DATASET EXTRACT.

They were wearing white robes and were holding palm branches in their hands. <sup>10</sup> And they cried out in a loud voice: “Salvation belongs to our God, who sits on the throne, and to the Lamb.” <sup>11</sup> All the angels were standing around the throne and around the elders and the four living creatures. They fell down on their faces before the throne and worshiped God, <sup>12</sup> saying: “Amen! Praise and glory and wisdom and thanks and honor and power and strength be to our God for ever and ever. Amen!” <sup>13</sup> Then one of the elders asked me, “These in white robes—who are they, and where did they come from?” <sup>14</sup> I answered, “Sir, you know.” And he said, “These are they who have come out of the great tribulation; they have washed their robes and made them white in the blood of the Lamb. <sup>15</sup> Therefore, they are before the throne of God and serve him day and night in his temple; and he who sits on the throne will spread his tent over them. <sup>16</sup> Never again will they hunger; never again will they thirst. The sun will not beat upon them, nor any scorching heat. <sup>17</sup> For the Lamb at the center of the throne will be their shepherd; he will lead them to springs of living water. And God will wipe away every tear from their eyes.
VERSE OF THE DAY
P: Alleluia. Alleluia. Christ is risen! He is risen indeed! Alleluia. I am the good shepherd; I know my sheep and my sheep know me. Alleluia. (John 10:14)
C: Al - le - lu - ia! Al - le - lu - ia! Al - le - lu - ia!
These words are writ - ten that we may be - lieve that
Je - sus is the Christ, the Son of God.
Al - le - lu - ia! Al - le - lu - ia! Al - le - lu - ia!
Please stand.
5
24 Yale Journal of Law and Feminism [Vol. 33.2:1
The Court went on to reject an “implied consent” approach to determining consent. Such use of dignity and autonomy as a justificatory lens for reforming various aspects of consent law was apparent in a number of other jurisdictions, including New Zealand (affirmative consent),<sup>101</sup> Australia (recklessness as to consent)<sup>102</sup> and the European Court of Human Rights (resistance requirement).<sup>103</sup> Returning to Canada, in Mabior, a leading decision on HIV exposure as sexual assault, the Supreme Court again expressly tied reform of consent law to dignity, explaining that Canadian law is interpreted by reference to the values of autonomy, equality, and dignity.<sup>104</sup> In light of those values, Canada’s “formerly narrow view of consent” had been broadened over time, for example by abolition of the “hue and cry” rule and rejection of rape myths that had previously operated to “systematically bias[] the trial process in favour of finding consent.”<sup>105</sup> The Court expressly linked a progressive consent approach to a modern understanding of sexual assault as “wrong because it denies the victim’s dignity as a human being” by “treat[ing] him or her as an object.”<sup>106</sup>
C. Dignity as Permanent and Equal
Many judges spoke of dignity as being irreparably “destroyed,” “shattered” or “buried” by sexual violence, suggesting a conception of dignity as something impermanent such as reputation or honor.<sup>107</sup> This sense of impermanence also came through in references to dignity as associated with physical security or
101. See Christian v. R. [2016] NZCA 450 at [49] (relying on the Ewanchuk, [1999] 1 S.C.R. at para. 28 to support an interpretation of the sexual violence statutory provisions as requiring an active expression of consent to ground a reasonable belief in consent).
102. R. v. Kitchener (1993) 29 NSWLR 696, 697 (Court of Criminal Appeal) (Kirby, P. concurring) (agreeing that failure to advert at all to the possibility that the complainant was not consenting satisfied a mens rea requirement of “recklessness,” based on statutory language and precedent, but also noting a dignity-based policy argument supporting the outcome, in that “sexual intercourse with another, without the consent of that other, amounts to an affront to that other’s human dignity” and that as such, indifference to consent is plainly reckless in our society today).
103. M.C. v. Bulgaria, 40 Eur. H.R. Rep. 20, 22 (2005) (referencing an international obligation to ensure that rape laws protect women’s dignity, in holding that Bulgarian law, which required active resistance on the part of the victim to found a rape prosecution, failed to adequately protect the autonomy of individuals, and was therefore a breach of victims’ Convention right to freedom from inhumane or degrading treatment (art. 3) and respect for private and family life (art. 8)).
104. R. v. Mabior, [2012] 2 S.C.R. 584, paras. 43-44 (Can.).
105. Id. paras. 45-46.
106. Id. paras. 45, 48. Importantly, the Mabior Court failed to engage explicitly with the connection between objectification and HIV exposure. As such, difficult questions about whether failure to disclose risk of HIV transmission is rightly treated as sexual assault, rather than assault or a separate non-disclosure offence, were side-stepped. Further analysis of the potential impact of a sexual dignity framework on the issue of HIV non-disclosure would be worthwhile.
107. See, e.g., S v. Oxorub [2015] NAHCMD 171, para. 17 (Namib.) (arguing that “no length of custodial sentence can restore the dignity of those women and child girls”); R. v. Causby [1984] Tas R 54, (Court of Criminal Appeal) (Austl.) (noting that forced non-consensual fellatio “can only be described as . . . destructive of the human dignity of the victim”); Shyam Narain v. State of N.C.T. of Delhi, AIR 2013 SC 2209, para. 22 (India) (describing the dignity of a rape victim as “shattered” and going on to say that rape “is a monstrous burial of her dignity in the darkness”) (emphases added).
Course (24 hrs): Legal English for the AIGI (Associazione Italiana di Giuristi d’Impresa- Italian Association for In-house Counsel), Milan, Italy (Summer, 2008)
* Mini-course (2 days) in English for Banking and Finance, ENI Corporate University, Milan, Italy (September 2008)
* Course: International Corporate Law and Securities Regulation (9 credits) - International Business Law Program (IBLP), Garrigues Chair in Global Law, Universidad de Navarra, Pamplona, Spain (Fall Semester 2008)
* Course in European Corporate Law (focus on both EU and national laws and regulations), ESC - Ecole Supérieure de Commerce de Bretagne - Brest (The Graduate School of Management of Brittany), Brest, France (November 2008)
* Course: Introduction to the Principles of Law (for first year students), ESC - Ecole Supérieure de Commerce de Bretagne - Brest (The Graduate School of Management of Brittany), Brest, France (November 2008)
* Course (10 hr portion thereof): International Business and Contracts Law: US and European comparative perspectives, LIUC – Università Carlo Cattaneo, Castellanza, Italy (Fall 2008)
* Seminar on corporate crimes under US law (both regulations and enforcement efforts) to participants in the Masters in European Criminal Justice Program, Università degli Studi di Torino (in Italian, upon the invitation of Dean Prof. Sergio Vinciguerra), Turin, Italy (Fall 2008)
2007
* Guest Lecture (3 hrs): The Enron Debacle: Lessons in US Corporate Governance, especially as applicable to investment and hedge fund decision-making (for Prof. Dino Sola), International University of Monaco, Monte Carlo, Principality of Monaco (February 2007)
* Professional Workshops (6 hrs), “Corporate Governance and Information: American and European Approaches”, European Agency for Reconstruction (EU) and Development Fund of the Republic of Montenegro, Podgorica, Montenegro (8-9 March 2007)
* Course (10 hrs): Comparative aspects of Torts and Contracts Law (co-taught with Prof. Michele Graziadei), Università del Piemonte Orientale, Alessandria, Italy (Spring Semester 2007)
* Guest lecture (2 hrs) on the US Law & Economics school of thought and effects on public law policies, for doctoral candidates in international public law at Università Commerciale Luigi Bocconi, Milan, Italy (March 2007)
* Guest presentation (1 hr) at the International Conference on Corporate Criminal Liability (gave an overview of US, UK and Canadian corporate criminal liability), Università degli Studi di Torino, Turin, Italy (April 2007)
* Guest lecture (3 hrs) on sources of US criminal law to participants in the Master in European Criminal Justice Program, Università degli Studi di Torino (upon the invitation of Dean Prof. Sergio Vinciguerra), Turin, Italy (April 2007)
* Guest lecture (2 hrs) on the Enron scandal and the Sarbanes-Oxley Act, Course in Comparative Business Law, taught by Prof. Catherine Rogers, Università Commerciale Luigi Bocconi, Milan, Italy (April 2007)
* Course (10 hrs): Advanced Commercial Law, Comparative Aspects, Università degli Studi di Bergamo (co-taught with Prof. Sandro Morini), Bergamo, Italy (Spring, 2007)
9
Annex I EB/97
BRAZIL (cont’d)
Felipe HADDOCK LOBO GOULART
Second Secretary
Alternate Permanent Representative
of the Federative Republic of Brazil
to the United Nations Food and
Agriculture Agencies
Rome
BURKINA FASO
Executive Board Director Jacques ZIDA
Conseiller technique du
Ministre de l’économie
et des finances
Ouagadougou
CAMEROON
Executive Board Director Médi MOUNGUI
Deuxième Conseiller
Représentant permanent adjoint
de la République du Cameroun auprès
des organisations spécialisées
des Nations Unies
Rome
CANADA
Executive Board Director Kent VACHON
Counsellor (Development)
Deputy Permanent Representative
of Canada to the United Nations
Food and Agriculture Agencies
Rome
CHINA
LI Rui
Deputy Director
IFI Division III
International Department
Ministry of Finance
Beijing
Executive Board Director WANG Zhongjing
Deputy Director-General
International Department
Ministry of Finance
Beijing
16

TO DO. Write out exactly the lines that fall from the line with "Felipe HADDOCK LOBO GOULART" to the line with "Counsellor (Development)" in the records above, keeping both ends.

EXERCISE RESPONSE.
Felipe HADDOCK LOBO GOULART
Second Secretary
Alternate Permanent Representative
of the Federative Republic of Brazil
to the United Nations Food and
Agriculture Agencies
Rome
BURKINA FASO
Executive Board Director Jacques ZIDA
Conseiller technique du
Ministre de l’économie
et des finances
Ouagadougou
CAMEROON
Executive Board Director Médi MOUNGUI
Deuxième Conseiller
Représentant permanent adjoint
de la République du Cameroun auprès
des organisations spécialisées
des Nations Unies
Rome
CANADA
Executive Board Director Kent VACHON
Counsellor (Development)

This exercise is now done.